Reading History While on the Lookout for God
By Professor Emerita Ellen L. Babinsky
Instructor for “Introduction to the History of the Church”
In the New Revised Standard Version, verse 3 of Psalm 5 declares, “O Lord, in the morning you hear my voice; in the morning I plead my case to you, and watch.” I like the French version in La Bible de Jérusalem: “Au matin tu écoutes ma voix; au matin je me prépare pour toi et je reste aux aguets.” “In the morning you hear my voice; in the morning I prepare myself for you and I remain on the lookout” [my translation]. As I study history, I imagine myself in the role of the psalmist, lurking behind some kind of camouflage, or hiding in some underbrush, on the lookout for where God might be at work. Approaching the study of history as a spiritual enterprise requires the image of lurking, of being on the lookout for God. The study of the history of Christianity is not an obvious source of spiritual formation. It is not always immediately apparent to students how God is at work in the twists and turns of historical narratives; therefore, I see it as important to be a spiritual “sleuth” to lurk around the pages of history to see if I can catch a glimpse, however fleeting, of God at work in the unfolding of the story of believers’ struggle to be faithful. It is not only easy to miss seeing where God is at work; it is also easy to decide that God is not at work in one story or another. Our assumptions can get in the way, if not to blind us, then at least to cloud our vision. In the context of the metaphor of sleuthing for God, I want to highlight several claims that I make during the fall semester introductory course.

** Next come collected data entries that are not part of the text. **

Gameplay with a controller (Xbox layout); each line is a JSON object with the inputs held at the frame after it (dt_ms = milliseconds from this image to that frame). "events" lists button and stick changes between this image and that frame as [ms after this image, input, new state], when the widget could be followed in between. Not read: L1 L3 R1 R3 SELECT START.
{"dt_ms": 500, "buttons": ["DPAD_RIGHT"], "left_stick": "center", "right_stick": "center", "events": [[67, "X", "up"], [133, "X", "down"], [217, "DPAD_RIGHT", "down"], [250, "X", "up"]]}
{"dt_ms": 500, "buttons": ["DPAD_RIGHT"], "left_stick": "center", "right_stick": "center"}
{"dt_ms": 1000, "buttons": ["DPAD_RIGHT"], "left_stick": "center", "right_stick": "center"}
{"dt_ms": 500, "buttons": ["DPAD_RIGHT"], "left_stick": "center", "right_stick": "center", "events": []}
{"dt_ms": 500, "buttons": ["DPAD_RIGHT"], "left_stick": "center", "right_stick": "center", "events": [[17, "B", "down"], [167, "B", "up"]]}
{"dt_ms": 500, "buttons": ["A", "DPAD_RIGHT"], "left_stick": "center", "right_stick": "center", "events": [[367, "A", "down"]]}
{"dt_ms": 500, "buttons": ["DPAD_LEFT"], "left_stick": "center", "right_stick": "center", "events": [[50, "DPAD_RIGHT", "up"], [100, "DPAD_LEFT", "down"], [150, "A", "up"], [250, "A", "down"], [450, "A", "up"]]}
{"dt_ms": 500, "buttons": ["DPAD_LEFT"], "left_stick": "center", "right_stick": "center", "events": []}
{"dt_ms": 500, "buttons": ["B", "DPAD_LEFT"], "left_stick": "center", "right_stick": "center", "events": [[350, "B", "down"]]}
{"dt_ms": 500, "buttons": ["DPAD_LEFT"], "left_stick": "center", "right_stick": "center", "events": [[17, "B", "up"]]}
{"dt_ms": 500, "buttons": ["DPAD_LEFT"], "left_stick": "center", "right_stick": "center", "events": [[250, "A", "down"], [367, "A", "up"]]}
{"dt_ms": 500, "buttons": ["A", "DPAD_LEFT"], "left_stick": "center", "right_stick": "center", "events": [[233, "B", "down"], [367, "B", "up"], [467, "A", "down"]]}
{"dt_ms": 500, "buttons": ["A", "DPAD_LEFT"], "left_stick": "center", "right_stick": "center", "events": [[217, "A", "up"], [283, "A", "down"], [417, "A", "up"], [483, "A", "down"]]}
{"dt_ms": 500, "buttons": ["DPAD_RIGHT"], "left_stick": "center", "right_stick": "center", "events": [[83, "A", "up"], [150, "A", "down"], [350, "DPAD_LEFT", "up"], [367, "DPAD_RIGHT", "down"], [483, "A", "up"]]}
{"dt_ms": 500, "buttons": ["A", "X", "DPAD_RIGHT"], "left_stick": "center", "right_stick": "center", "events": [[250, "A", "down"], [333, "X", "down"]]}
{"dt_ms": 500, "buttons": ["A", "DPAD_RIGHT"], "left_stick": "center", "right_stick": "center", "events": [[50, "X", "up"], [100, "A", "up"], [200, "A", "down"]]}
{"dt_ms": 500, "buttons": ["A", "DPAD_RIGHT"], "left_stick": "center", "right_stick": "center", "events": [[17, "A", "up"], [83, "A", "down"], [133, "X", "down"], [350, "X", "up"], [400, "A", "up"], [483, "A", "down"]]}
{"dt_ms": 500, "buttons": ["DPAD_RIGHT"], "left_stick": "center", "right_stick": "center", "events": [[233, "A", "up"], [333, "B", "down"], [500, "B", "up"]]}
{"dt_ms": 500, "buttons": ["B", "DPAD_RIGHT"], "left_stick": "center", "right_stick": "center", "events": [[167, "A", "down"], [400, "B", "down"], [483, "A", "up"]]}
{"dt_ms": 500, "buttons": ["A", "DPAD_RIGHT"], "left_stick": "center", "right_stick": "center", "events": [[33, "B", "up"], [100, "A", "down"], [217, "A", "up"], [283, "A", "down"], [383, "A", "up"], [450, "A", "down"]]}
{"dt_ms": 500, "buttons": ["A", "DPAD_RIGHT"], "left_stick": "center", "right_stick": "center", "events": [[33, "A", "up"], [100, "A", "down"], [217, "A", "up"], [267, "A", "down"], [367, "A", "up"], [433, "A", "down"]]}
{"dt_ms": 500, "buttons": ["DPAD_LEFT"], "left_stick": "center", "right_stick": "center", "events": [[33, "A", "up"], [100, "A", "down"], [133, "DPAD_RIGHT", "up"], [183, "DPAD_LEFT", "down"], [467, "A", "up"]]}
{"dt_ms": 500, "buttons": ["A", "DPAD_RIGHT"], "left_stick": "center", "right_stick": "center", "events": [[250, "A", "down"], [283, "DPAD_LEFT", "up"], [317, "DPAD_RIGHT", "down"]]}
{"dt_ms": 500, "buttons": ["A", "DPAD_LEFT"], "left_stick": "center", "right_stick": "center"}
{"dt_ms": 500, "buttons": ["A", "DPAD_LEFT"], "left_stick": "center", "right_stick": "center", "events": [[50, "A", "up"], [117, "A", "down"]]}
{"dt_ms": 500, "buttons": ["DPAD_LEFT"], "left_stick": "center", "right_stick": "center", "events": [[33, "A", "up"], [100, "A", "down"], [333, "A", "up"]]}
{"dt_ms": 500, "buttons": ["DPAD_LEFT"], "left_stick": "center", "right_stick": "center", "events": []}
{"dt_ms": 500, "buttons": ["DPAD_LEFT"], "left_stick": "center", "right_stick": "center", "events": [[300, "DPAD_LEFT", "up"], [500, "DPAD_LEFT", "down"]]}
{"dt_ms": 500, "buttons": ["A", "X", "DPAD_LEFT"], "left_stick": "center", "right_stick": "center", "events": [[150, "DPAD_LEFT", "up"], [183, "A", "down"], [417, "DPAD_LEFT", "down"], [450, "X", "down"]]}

The first claim is that part of the Apostles’ Creed that we utter with ease and probably with inattention: “I believe in the communion of saints.” To believe in the communion of saints is to claim their story as my own. Believers and their communities struggled to be faithful in ways that give me courage, that affirm me in my own struggle to be faithful to God who is ever faithful. At the same time, it is not always obvious that God is at work in historical developments. For instance, Marcion was a second century believer, the son of a bishop. He attempted to make sense of the Christian teaching that Jesus Christ is the Son of God. In Marcion’s view, the teachings of the Hebrew scriptures absolutely contradicted the teachings of the Gospel. In order to resolve the contradiction, Marcion declared that there were two gods. The God of the Old Testament was a God of wrath and vengeance, and therefore was not the Father of Jesus Christ. Instead, Marcion claimed, the God of the New Testament was the God of mercy and grace and peace, and only this God was the Father of Jesus Christ. With this claim in mind, Marcion made a list of what for him ought to be the authoritative scriptures for Christians; in effect, he created the first canon of Scripture. Church leaders saw that this development needed correction and worked to develop an authoritative canon which included writings from both the Old and New Testaments. While the leadership indeed condemned Marcion’s views, his effort at trying to make sense of the Christian message offered an opportunity for other Christian leaders to make the necessary corrections. And so I include Marcion, along with many, many others, among the communion of saints.
The second claim is that the church is of God and belongs to God. We are stewards of the mysteries of God, not owners, and certainly not managers of these mysteries. A number of times during the course of study I reflect that God preserves the church, not the flawed church leaders. Imperfect human leaders, always overly certain about how the truth shall unfold, almost always botch the job. The emperor Theodosius, having declared a doctrine to be orthodox that had earlier been declared heretical, went out hunting. For some reason his horse bolted and threw him; Theodosius died from the fall. His sister Pulcheria and her husband, Marcian, ascended the imperial throne, corrected Theodosius’s error, and the Nicene Creed was preserved for us today.
The last claim is that as multiple expressions of Christianity have emerged, I believe that the possibilities for praise of God have grown. Diverse ways of being faithful have increased the polyphony of thanksgiving to God through Jesus Christ in the power of the Holy Spirit. This diversity of praise and thanksgiving is not a denial of the prayer of Jesus that we all be one. Rather the diversity of praise declares that we stand firm in the multiplicity of our traditions as we affirm Christ’s claim on each other. The Waldensians emerged in the late-twelfth century, claiming that Scripture alone was their authority, not the pope and not the emperor. In the sixteenth century Martin Luther and then John Calvin made similar assertions, and included secular rulers in their plans for the reform of the church. Anabaptists around the same time insisted that the church must be purely separate from surrounding society, and that the secular ruler had no authority over their congregations. More than once I have declared that the drive toward uniformity is by definition divisive and violent. Such a drive is divisive because unity is not achieved; what emerges is an ethos of violence where those of differing views must somehow be silenced, usually with death.
Being on the lookout for God is a tough undertaking. Lurking around the stories of our Christian forbears to see where God is at work can move us to the margins of our assumptions and of our understanding. Such spiritual sleuthing forces us to ask difficult questions, and when we least expect it, we find ourselves praising and glorifying our great God who leads us on . . . and on.